Leetcode Problem 1909

Description¶

Given a 0-indexed integer array nums, return true if it can be made strictly increasing after removing exactly one element, or false otherwise. If the array is already strictly increasing, return true.

The array nums is strictly increasing if nums[i - 1] < nums[i] for each index (1 <= i < nums.length).

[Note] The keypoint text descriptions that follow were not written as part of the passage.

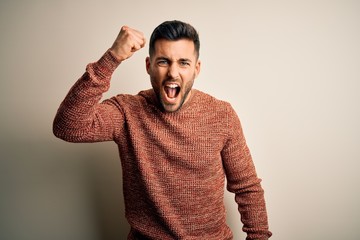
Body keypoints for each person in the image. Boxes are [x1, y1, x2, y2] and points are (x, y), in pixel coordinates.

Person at [53, 20, 272, 240]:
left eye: (183, 62)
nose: (173, 73)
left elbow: (247, 188)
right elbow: (68, 126)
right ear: (149, 65)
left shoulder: (222, 114)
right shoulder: (127, 112)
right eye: (164, 62)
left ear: (196, 68)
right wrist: (112, 57)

We need to see if it is possible to make the given array strictly increasing by removing no more than 1 number. Removing one number means there is one violation in the strictly increasing array. So once we see this violation we just need to verify that after removing the violation we get a strictly increasing array.

Lets consider an example:

[1,2,10,5,7]

The violation here will be caught at index 3 when we compare 10 and 5. In this case we are better off dropping the 10 but how do we know this? Consider this example:

[10,20,7]

Here we are better off dropping i instead of i-1 in the previous example. We can avoid having to make this decision if we just test both cases, the array without i and the array without i-1. Here we will just check if either of the resulting arrays is strictly increasing and if it is we return true else false.

class Solution {
public:
    bool isStrictInc(const vector<int>& nums){
        int prev=0;
        for(int i=1;i<nums.size();i++){

            if (nums[i]==-1){
                continue;
            } 

            if (nums[prev]>=nums[i]){
                return false;
            }

            prev=i;
        }
        return true;
    }

    bool canBeIncreasing(vector<int>& nums) {
        // find first violation in the array
        for(int i=1;i<nums.size();i++){
            if(nums[i-1]>=nums[i]){
                // we have a problem
                //remove either or
                int tmp=nums[i];
                nums[i]=-1;
                if (isStrictInc(nums)){
                    return true;
                }
                nums[i]=tmp;
                tmp=nums[i-1];
                nums[i-1]=-1;
                if (isStrictInc(nums)){
                    return true;
                }
                nums[i-1]=tmp;
                return false;
            }
        }
        return true;

    }
};

Time complexity¶

$ O(n) $

This is because we traverse the whole array no more than three times. Once to find the first violation and then twice to check the resulting array after we find the first violation and remove i and then if we remove i-1.

Space complexity¶

$ O(1) $

It is constant because we modify our array by putting -1 in the place of the value we want to remove. Then we pass by reference to isStrictInc where we check if it is strictly increasing skipping over -1. Again once we see a violation we do this for i and i-1.